#### Document
>>>
Monday, December 31, 2012

2012 Album picks


2012 brought us a lot of great music that we'll enjoy into the new year as well as anticipating what is to come.  We wanted to take a moment to look back at some of our favorite rockabilly, surf, roots, blues and just great vintage sounding releases.  They're in alphabetical order as it would be hard to arrange them otherwise.

The Beach Boys- That's Why God Made The Radio
There was a certain amount of mixed anticipation and nervousness in waiting to hear this project.  Admittedly, after being a fan for so many years, expectations were high for this one.  When you have an album like Pet Sounds in your catalog, there is always high expectations.  Literally within the first few seconds of the majestic opener "Think About The Days", all nervous feelings were gone.  Brian Wilson, Mike Love, Al Jardine, Bruce Johnston, David Marks and company have created one fantastic sounding project.  The title cut and "Isn't It Time" showed they still can create great pop sounding tunes while the trio of songs ending the project ("From There To Back Again", "Pacific Coast Highway" and "Summer's Gone") show they haven't lost an artistic sense about them.  The vocals are lush and the lyrics are as vivid as they've ever been.  Listening to Mike Love's "Daybreak Over The Ocean" will transport you immediately to some beach hideaway.  Don't make the mistake in thinking their best music is from the past.  Pick this one up today!!

Dion- Tank Full Of Blues
You can get more behind the scenes info on Dion and the release from our interview last year HERE.  Needless to say, I understand him when he says he feels more relevant now than ever.  I watched as hip radio stations added tunes from this project and brought attention to an artist that has never stopped reinventing himself.  A favorite from this project is his fictitious account of driving Robert Johnson to the Crossroads in "Ride's Blues".  His lyrics are as sharp as his guitar playing throughout the project.  Rolling Stone magazine even blushed over his "I Read It (In The Rolling Stone)" causing them to make this one of their weekly picks not to miss.  

The Explorers Club- Grand Hotel
How many times have we either said or heard the expression, "they just don't do music like they used to before"?  We usually mean we miss the vocal harmonies and interesting music melodies.  If you're looking for a fresh approach to the great sounds of the 60's, then The Explorers Club is your answer.  Fans of The Beach Boys, Dave Clark 5, Burt Bacharach and so many of the great sounds from the past will love this album!  Their tight vocal harmonies shine through on the first single, "Run Run Run".  "Anticipatin'", "Go For You" and "I've Been Waiting" are more highlights.  I can't recommend them enough!
<<<
#### Required task a
Give the passage of the album picks post from "Monday, December 31, 2012" up to and including "arrange them otherwise." again, substituting "doo-wop" for "rockabilly".

Saved entries
>>>
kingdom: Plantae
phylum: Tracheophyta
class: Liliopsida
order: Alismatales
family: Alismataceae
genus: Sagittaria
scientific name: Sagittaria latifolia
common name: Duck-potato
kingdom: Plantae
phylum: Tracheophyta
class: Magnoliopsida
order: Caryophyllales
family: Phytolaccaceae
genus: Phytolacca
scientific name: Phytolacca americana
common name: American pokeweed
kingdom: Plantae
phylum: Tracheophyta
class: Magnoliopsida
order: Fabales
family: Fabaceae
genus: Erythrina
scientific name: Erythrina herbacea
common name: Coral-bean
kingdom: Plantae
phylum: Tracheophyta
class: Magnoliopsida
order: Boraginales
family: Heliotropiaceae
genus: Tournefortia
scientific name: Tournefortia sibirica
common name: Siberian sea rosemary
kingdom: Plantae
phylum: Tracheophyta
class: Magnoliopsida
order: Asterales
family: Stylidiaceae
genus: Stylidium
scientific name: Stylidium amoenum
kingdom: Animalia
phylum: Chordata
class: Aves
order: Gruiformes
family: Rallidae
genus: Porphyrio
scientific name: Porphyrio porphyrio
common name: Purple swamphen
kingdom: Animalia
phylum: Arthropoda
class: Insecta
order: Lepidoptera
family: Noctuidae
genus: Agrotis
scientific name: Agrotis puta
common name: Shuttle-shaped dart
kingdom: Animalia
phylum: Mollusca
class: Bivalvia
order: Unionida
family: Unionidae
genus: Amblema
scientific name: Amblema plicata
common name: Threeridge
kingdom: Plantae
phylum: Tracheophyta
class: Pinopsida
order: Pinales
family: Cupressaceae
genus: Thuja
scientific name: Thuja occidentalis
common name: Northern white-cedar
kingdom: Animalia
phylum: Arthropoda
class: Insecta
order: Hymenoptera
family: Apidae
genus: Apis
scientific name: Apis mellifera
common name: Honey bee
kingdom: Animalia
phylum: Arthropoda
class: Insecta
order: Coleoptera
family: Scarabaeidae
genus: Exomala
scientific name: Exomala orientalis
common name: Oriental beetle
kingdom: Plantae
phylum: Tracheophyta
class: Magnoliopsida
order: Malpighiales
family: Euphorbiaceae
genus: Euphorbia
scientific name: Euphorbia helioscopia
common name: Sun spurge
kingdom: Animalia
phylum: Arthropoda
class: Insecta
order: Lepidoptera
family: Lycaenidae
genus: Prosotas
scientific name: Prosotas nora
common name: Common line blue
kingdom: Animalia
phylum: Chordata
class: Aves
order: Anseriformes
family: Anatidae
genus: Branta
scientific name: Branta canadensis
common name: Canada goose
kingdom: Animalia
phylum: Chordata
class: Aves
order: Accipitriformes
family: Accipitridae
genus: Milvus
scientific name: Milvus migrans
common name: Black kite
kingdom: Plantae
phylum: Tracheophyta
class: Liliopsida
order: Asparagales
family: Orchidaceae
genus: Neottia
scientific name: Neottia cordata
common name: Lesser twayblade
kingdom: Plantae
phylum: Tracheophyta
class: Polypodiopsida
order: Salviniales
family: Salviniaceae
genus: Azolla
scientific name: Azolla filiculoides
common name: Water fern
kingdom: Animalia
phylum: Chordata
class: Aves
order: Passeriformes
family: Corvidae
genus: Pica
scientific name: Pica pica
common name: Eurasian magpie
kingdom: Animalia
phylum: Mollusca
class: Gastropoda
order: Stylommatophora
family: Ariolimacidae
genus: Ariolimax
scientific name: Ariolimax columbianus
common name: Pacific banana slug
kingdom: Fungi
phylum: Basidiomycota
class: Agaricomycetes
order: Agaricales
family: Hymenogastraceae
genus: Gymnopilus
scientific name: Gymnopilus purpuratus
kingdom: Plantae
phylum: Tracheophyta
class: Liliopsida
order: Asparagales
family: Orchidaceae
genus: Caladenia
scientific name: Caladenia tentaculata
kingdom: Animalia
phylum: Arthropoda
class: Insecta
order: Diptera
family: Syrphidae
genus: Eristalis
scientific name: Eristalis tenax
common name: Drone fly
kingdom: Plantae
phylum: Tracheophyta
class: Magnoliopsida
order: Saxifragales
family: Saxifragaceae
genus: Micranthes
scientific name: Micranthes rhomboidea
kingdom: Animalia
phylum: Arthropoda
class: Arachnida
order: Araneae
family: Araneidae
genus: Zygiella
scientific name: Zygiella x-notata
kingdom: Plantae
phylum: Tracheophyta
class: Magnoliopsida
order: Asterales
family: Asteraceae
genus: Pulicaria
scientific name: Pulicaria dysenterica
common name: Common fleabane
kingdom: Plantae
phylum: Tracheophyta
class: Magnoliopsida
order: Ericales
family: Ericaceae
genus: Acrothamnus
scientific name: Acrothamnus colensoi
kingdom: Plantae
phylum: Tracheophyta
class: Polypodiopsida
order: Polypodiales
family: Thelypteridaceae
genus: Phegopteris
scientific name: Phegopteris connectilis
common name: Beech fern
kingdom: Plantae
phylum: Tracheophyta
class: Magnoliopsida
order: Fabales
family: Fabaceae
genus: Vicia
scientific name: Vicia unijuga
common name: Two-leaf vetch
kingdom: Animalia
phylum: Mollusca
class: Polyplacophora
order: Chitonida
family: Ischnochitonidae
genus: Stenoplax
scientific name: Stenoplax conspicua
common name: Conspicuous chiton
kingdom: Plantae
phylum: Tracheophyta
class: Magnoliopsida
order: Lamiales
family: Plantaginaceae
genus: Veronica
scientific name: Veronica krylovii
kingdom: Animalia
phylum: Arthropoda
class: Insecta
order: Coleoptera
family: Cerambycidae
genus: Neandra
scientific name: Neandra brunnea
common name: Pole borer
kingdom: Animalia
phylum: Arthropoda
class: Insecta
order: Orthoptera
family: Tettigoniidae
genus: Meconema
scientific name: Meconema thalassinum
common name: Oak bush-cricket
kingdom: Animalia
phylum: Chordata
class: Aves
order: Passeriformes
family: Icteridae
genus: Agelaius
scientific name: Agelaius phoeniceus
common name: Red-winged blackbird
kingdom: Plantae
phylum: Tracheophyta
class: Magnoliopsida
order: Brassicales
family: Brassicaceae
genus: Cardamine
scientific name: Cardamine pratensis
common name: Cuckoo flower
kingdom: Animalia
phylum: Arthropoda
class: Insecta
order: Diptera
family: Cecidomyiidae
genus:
<<<
#### Required task b
Rewrite the saved entries from the line with "class: Agaricomycetes" up to and including the line with "genus: Eristalis" as a numbered list, leaving out any blank lines.

#### Complete answer a
Monday, December 31, 2012

2012 Album picks


2012 brought us a lot of great music that we'll enjoy into the new year as well as anticipating what is to come.  We wanted to take a moment to look back at some of our favorite doo-wop, surf, roots, blues and just great vintage sounding releases.  They're in alphabetical order as it would be hard to arrange them otherwise.

#### Complete answer b
1. class: Agaricomycetes
2. order: Agaricales
3. family: Hymenogastraceae
4. genus: Gymnopilus
5. scientific name: Gymnopilus purpuratus
6. kingdom: Plantae
7. phylum: Tracheophyta
8. class: Liliopsida
9. order: Asparagales
10. family: Orchidaceae
11. genus: Caladenia
12. scientific name: Caladenia tentaculata
13. kingdom: Animalia
14. phylum: Arthropoda
15. class: Insecta
16. order: Diptera
17. family: Syrphidae
18. genus: Eristalis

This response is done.